- Exercise instructions -
• A. Answer these from the post about editing jars inside a Docker image with tar:
(i) What three files does each layer directory contain?
(ii) What name does the script give the directory it extracts the image into?
(iii) What does the comment near the end say about tar --delete?
• B. Write out everything in the post about editing jars inside a Docker image from "# Go into each" down to "extremely slow(by design)", word for word.

- Reading text -
2

I am using GNU tar to process a tar(layer of a docker image) to modify some jars in that. I am doing:

  • save image to disk as tar
  • extract it, so I have each layer in a dir
  • enter each layer, I have a layer.tar, a json and a VERSION
  • iterate all */*.jar file in layer.tar, trying to find some class file
  • if I found them, extract the jar with file tree structure, remove the class file from it, and put it back to layer.tar, overwriting the original jar
  • package each layer back to a new tar, use docker to load it and push later(not done yet)

I created a script for this, which almost does the work, but with 2 jars one besides another, one with the class to remove, and another without it.

#!/bin/bash

# tar needs find to package without ".". u for update, c for create
function pack_all_without_period() {
    find $1 -printf "%P\n" -type f -o -type l -o -type d | sudo tar -$3vf $2 --no-recursion -C $1 -T -
}

if [ -z $1 ]; then
    printf "Save the image as tar, extract, and enter each layer to remove the vulnerable classes(JMSAppender/SocketServer/SimpleSocketServer)\nPlease provide the image name. \n"
    exit 1
fi
dir="log4j-1.x-fix"
image_tar=amq-image-to-fix.tar
if [ ! -d $dir ]; then 
    mkdir $dir
fi
# save image to tar
docker save $1 -o $image_tar
# extract tar
tar xf $image_tar -C $dir
# each layer is extracted to a folder, each folder has a "layer.tar". 
# Go into each folder, extract `layer.tar`, and use `jar` to remove the classes
# and package them back to `layer.tar` (-a to append), and delete the extracted folders.
# at last, package all layers + manifest.json and so back into another tar, WITHOUT COMPRESSION
cd $dir
# enter layer and exit
for layer in */; do
    echo Processing layer $layer
    cd $layer
    # tar does not support overwrite, as tape cannot be overwritten; so I wanted to remove the original jar from tar, 
    # then append it back with tar -u/-A/-r; but then I found tar --delete is extremely slow(by design)

- Provided material -
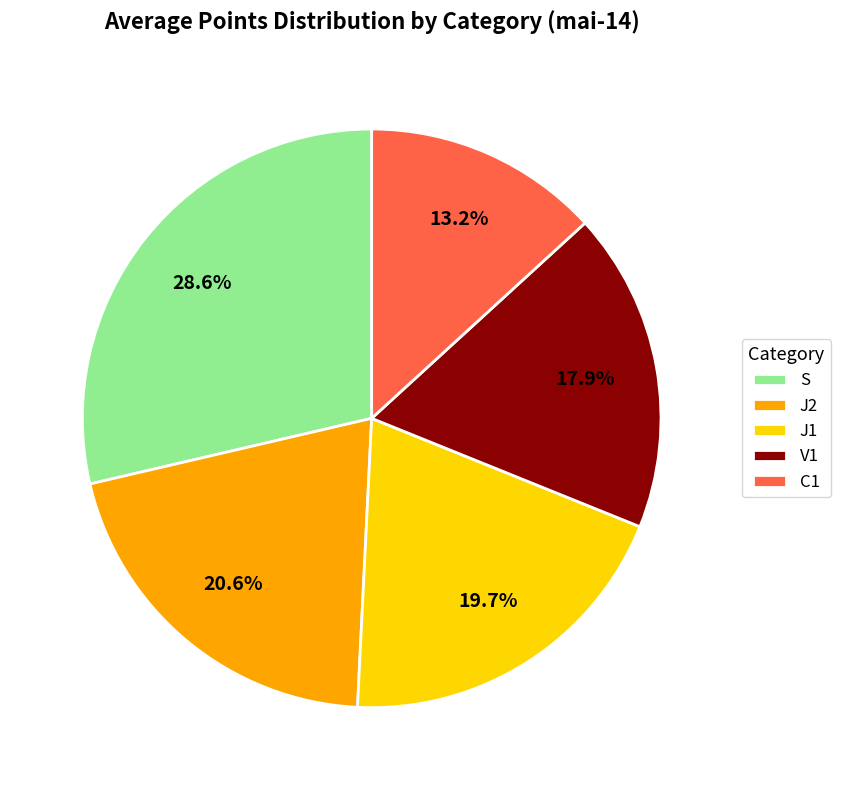

Which category has the smallest portion of the pie?

C1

- Expected results -
• A.
(i) A layer.tar, a json and a VERSION.
(ii) log4j-1.x-fix
(iii) It is extremely slow, by design.

• B.
# Go into each folder, extract `layer.tar`, and use `jar` to remove the classes
# and package them back to `layer.tar` (-a to append), and delete the extracted folders.
# at last, package all layers + manifest.json and so back into another tar, WITHOUT COMPRESSION
cd $dir
# enter layer and exit
for layer in */; do
    echo Processing layer $layer
    cd $layer
    # tar does not support overwrite, as tape cannot be overwritten; so I wanted to remove the original jar from tar, 
    # then append it back with tar -u/-A/-r; but then I found tar --delete is extremely slow(by design)